Start of Task material

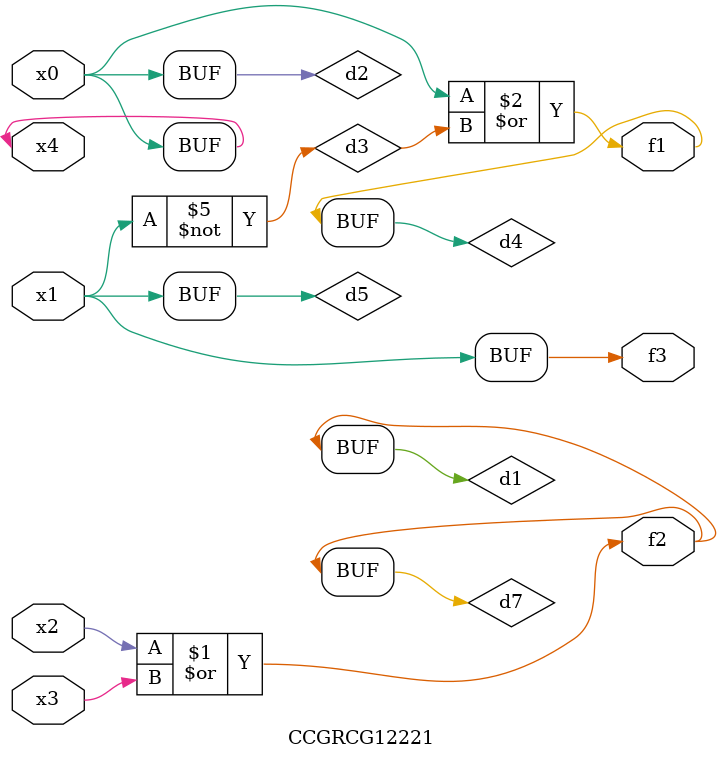
<source format=v>
module CCGRCG12221(
	input x0, x1, x2, x3, x4,
	output f1, f2, f3
);

	wire d1, d2, d3, d4, d5, d6, d7;

	or (d1, x2, x3);
	buf (d2, x0, x4);
	not (d3, x1);
	or (d4, d2, d3);
	not (d5, d3);
	nand (d6, d1, d3);
	or (d7, d1);
	assign f1 = d4;
	assign f2 = d7;
	assign f3 = d5;
endmodule

</source>
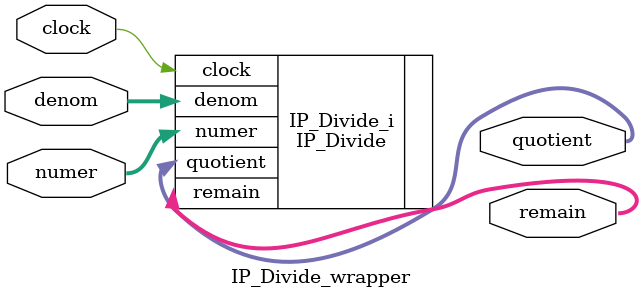
<source format=v>
`timescale 1 ps / 1 ps

module IP_Divide_wrapper
   (clock,
    denom,
    numer,
    quotient,
    remain);
  input clock;
  input [31:0]denom;
  input [31:0]numer;
  output [31:0]quotient;
  output [31:0]remain;

  wire clock;
  wire [31:0]denom;
  wire [31:0]numer;
  wire [31:0]quotient;
  wire [31:0]remain;

  IP_Divide IP_Divide_i
       (.clock(clock),
        .denom(denom),
        .numer(numer),
        .quotient(quotient),
        .remain(remain));
endmodule

</source>
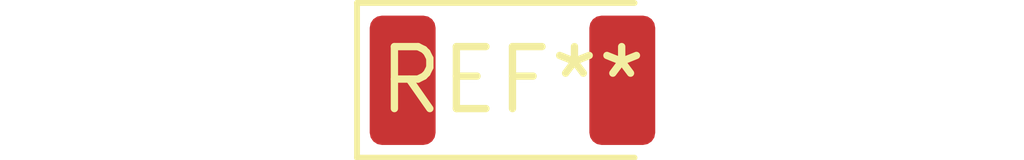
<source format=kicad_pcb>
(kicad_pcb (version 20240108) (generator pcbnew)

  (general
    (thickness 1.6)
  )

  (paper "A4")
  (layers
    (0 "F.Cu" signal)
    (31 "B.Cu" signal)
    (32 "B.Adhes" user "B.Adhesive")
    (33 "F.Adhes" user "F.Adhesive")
    (34 "B.Paste" user)
    (35 "F.Paste" user)
    (36 "B.SilkS" user "B.Silkscreen")
    (37 "F.SilkS" user "F.Silkscreen")
    (38 "B.Mask" user)
    (39 "F.Mask" user)
    (40 "Dwgs.User" user "User.Drawings")
    (41 "Cmts.User" user "User.Comments")
    (42 "Eco1.User" user "User.Eco1")
    (43 "Eco2.User" user "User.Eco2")
    (44 "Edge.Cuts" user)
    (45 "Margin" user)
    (46 "B.CrtYd" user "B.Courtyard")
    (47 "F.CrtYd" user "F.Courtyard")
    (48 "B.Fab" user)
    (49 "F.Fab" user)
    (50 "User.1" user)
    (51 "User.2" user)
    (52 "User.3" user)
    (53 "User.4" user)
    (54 "User.5" user)
    (55 "User.6" user)
    (56 "User.7" user)
    (57 "User.8" user)
    (58 "User.9" user)
  )

  (setup
    (pad_to_mask_clearance 0)
    (pcbplotparams
      (layerselection 0x00010fc_ffffffff)
      (plot_on_all_layers_selection 0x0000000_00000000)
      (disableapertmacros false)
      (usegerberextensions false)
      (usegerberattributes false)
      (usegerberadvancedattributes false)
      (creategerberjobfile false)
      (dashed_line_dash_ratio 12.000000)
      (dashed_line_gap_ratio 3.000000)
      (svgprecision 4)
      (plotframeref false)
      (viasonmask false)
      (mode 1)
      (useauxorigin false)
      (hpglpennumber 1)
      (hpglpenspeed 20)
      (hpglpendiameter 15.000000)
      (dxfpolygonmode false)
      (dxfimperialunits false)
      (dxfusepcbnewfont false)
      (psnegative false)
      (psa4output false)
      (plotreference false)
      (plotvalue false)
      (plotinvisibletext false)
      (sketchpadsonfab false)
      (subtractmaskfromsilk false)
      (outputformat 1)
      (mirror false)
      (drillshape 1)
      (scaleselection 1)
      (outputdirectory "")
    )
  )

  (net 0 "")

  (footprint "LED_2010_5025Metric" (layer "F.Cu") (at 0 0))

)

</source>
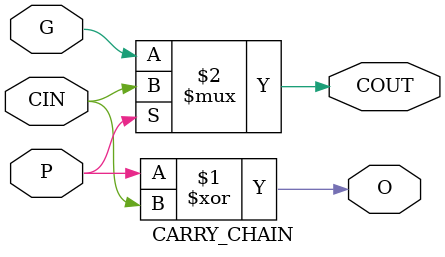
<source format=v>
`timescale 1ns/1ps
`celldefine

module CARRY_CHAIN (
  input P, // Partial data input
  input G, // Partial data input
  input CIN, // Carry in
  output O, // Data Output
  output COUT // Carry out
);

  assign {COUT, O} = {P ? CIN : G, P ^ CIN};
endmodule
`endcelldefine

</source>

End of Task material

Please repeat every record exactly as it stands, leaving out any pictures.

<source format=v>
module CCGRCG12221(
	input x0, x1, x2, x3, x4,
	output f1, f2, f3
);

	wire d1, d2, d3, d4, d5, d6, d7;

	or (d1, x2, x3);
	buf (d2, x0, x4);
	not (d3, x1);
	or (d4, d2, d3);
	not (d5, d3);
	nand (d6, d1, d3);
	or (d7, d1);
	assign f1 = d4;
	assign f2 = d7;
	assign f3 = d5;
endmodule

</source>
<source format=v>
`timescale 1 ps / 1 ps

module IP_Divide_wrapper
   (clock,
    denom,
    numer,
    quotient,
    remain);
  input clock;
  input [31:0]denom;
  input [31:0]numer;
  output [31:0]quotient;
  output [31:0]remain;

  wire clock;
  wire [31:0]denom;
  wire [31:0]numer;
  wire [31:0]quotient;
  wire [31:0]remain;

  IP_Divide IP_Divide_i
       (.clock(clock),
        .denom(denom),
        .numer(numer),
        .quotient(quotient),
        .remain(remain));
endmodule

</source>
<source format=kicad_pcb>
(kicad_pcb (version 20240108) (generator pcbnew)

  (general
    (thickness 1.6)
  )

  (paper "A4")
  (layers
    (0 "F.Cu" signal)
    (31 "B.Cu" signal)
    (32 "B.Adhes" user "B.Adhesive")
    (33 "F.Adhes" user "F.Adhesive")
    (34 "B.Paste" user)
    (35 "F.Paste" user)
    (36 "B.SilkS" user "B.Silkscreen")
    (37 "F.SilkS" user "F.Silkscreen")
    (38 "B.Mask" user)
    (39 "F.Mask" user)
    (40 "Dwgs.User" user "User.Drawings")
    (41 "Cmts.User" user "User.Comments")
    (42 "Eco1.User" user "User.Eco1")
    (43 "Eco2.User" user "User.Eco2")
    (44 "Edge.Cuts" user)
    (45 "Margin" user)
    (46 "B.CrtYd" user "B.Courtyard")
    (47 "F.CrtYd" user "F.Courtyard")
    (48 "B.Fab" user)
    (49 "F.Fab" user)
    (50 "User.1" user)
    (51 "User.2" user)
    (52 "User.3" user)
    (53 "User.4" user)
    (54 "User.5" user)
    (55 "User.6" user)
    (56 "User.7" user)
    (57 "User.8" user)
    (58 "User.9" user)
  )

  (setup
    (pad_to_mask_clearance 0)
    (pcbplotparams
      (layerselection 0x00010fc_ffffffff)
      (plot_on_all_layers_selection 0x0000000_00000000)
      (disableapertmacros false)
      (usegerberextensions false)
      (usegerberattributes false)
      (usegerberadvancedattributes false)
      (creategerberjobfile false)
      (dashed_line_dash_ratio 12.000000)
      (dashed_line_gap_ratio 3.000000)
      (svgprecision 4)
      (plotframeref false)
      (viasonmask false)
      (mode 1)
      (useauxorigin false)
      (hpglpennumber 1)
      (hpglpenspeed 20)
      (hpglpendiameter 15.000000)
      (dxfpolygonmode false)
      (dxfimperialunits false)
      (dxfusepcbnewfont false)
      (psnegative false)
      (psa4output false)
      (plotreference false)
      (plotvalue false)
      (plotinvisibletext false)
      (sketchpadsonfab false)
      (subtractmaskfromsilk false)
      (outputformat 1)
      (mirror false)
      (drillshape 1)
      (scaleselection 1)
      (outputdirectory "")
    )
  )

  (net 0 "")

  (footprint "LED_2010_5025Metric" (layer "F.Cu") (at 0 0))

)

</source>
<source format=v>
`timescale 1ns/1ps
`celldefine

module CARRY_CHAIN (
  input P, // Partial data input
  input G, // Partial data input
  input CIN, // Carry in
  output O, // Data Output
  output COUT // Carry out
);

  assign {COUT, O} = {P ? CIN : G, P ^ CIN};
endmodule
`endcelldefine

</source>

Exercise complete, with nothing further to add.